Victor Luis, CEO of Coach, in a statement touted the company’s experience operating retail stores around the world and brand building in foreign markets, saying it would be poised to tap Kate Spade’s potential for international expansion.
Kate Spade CEO Craig A. Levitt also anticipated the benefit of Coach’s guidance. He said, “We look forward to working with Coach’s leadership team to leverage their expertise across the business as we continue to innovate and build long-term loyalty with consumers and expand across our product category and geographic axes of growth.”
In recent years, both Coach and Kate Spade have set their sights on sales in China. Coach was one of the first luxury brands to enter China, partnering with regional and local distributors as early as 1998. In 2009, according to an SEC filing, Coach acquired the domestic retail outlets in Hong Kong, Macau, and mainland China that were formerly managed by local distributors.
Over the past decade, Coach has also expanded on the digital front being one of the earliest Western luxury brands to launch a flagship store on Alibaba’s Tmall, the country’s biggest e-commerce platform. In September last year, the brand chose to close the Tmall store to shift its focus to messaging app WeChat, arguably the most significant site of online shopping in China.
Kate Spade likewise stepped up its China expansion in 2015 when it founded a new joint venture with Walton Brown, a company of the fashion retail and brand management group Lane Crawford Joyce.

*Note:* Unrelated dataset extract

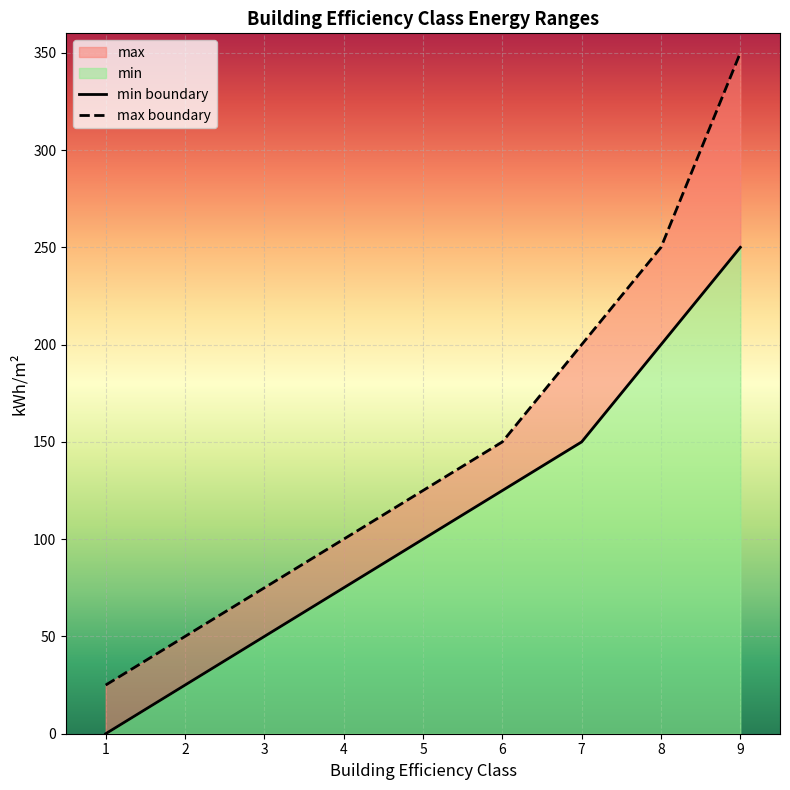

Where is max boundary nearest to the value 187?

7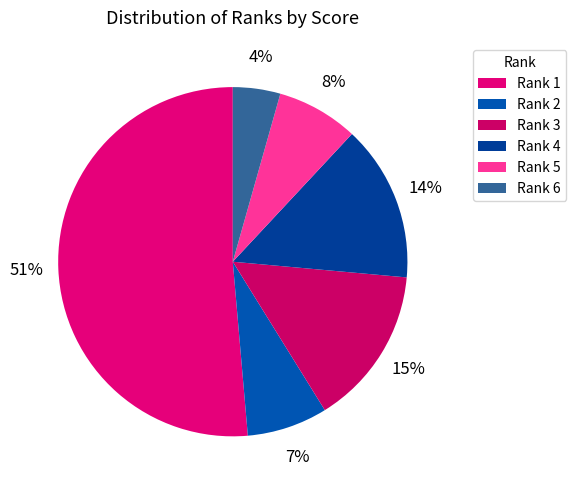

Count the number of slices in the pie.

6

Through that deal, Kate Spade acquired domestic apparel firm E-Land. In a report by Bloomberg in 2015, Leavitt said China would be the most important source for the brand’s revenue growth going forward, which made it imperative to build a larger presence in that market.

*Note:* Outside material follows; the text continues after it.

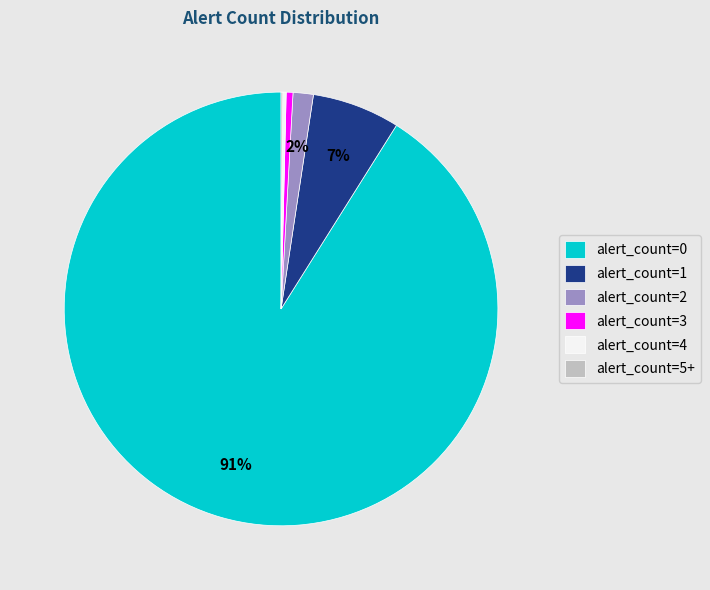

To the nearest percent, what is the average slice percentage?

17%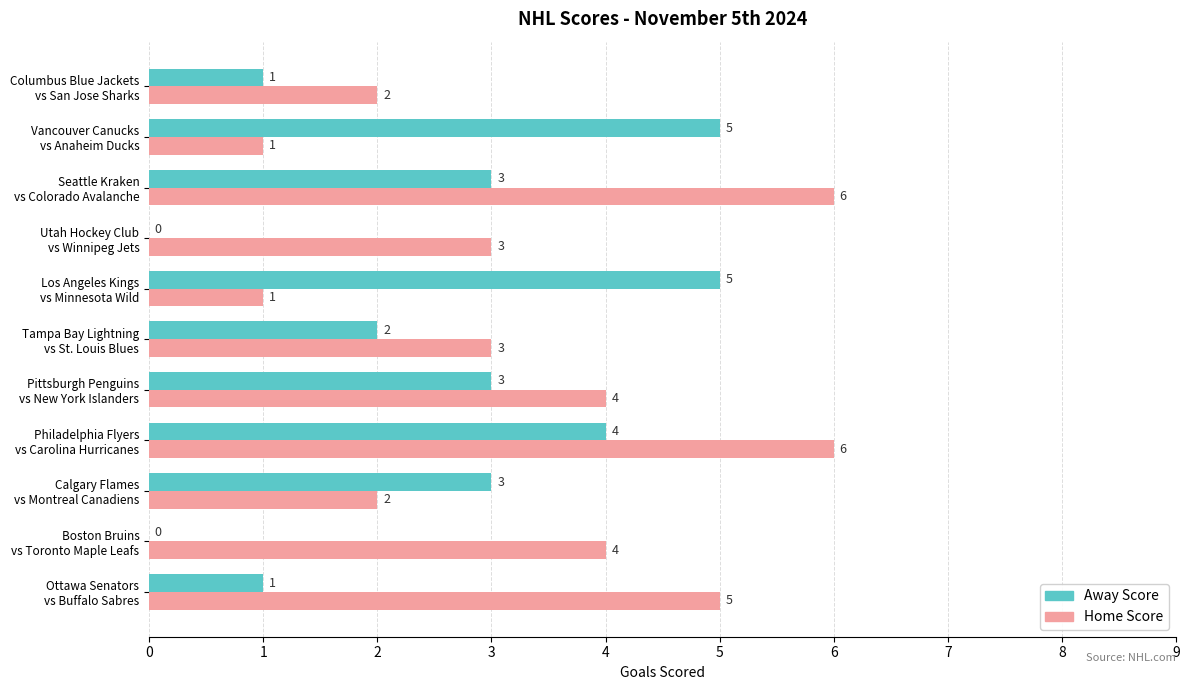

How many Home Score values are between 2 and 5?

7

Coach has experienced sustainable growth in China over the past several years. According Forbes, net sales in Greater China were 635.8 million in 2015 compared to 452.8 million in 2013. In fiscal 2016, net sales remained flat from the year before and increased 6 percent on a constant currency basis.
Additionally, Coach’s creative digital marketing strategy, which was ranked third best by digital intelligence firm L2 in 2016, has earned them a great number of loyal Chinese fans.